Her smile told him how things would go. “You won’t be doing this alone. You need me. Don’t make me sorry I told you.” With that, she swept past him.
He walked to the porch to watch her leave, even more worried about her than he had been. Whatever she was doing in Billings, it had to do with her assault, with the man who was coming for her. He just couldn’t imagine how.
As she started to drive away, their gazes locked for a few seconds before she disappeared out of sight.
In those few seconds, he saw relief. She wasn’t alone in this anymore. The weight of it settled heavy on his shoulders, bringing with it all his doubts and his fears. He couldn’t fail her.
CHAPTER TEN
STUARTREADTHROUGHthe information that Bailey had texted him on each of the four ranchers before he checked in with the state crime team and the coroner. Ronald had little more to tell him after completing his autopsy and turning in the report. Willow had been sexually assaulted, choked repeatedly and finally branded before being dumped in the river, where she had drowned.
So where had the killer attacked and kept the victim? It couldn’t have been too far from where he’d dumped her in the river, right? He sent two deputies to search the area near the drop site for any nearby abandoned buildings where the assault could have taken place.

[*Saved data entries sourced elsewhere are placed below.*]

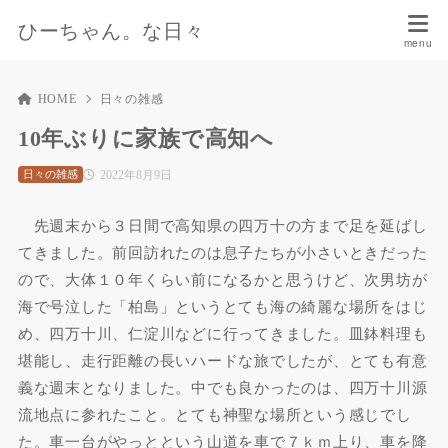
ひーちゃん。な日々
HOME
日々の雑感
10年ぶりに家族で高知へ
2022年8月9日
日々の雑感
先週末から３日間で高知県の四万十の方まで足を延ばし
てきました。前回訪れたのは息子たちが小さいときだった
ので、大体１０年くらい前になるかと思うけど、次男坊が
海で号泣した「柏島」というとても海の綺麗な場所をはじ
め、四万十川、仁淀川などに行ってきました。皿鉢料理も
堪能し、走行距離の長いハードな旅でしたが、とても有意
義な週末となりました。中でも良かったのは、四万十川源
流地点に参れたこと。とても神聖な場所という感じでし
た。車一台がやっとという山道を車で７ｋｍ上り、車を降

In the meantime, he planned to talk to each rancher left on Bailey’s list—beginning with the one closest to the drop site, Earl Hall. The sheriff felt a little more confident this morning as he picked up his Stetson and, settling it on his head, headed down the Powder River toward the Wyoming border.
All four of the men on Bailey’s list were born and raised in the area, attended country schools and inherited ranches from their families. The Hall Ranch, like many of those in the Powder River Basin, had been land claimed under the Homestead Act in 1905.
Stuart didn’t call ahead. He took his chances that he’d find Earl Hall at home. Twelve years ago, Earl would have been thirty-six. He and his father, EW, had been invited to Holden McKenna’s barbecue that day. If father and son had ridden to the barbecue together, Earl couldn’t be Bailey’s attacker. She had injured him badly enough that he would have had to leave at once.
But it was possible EW hadn’t gone. Or that he’d taken his own pickup. Or that he’d helped his son. Now suffering from dementia, Earl’s father lived in a rest home in Miles City. Bailey had crossed Earl’s father off the list, the sheriff noted, because of a ranch injury to the man’s right leg that had left it half the diameter of the other. But he could have been a co-conspirator, as horrible as that sounded.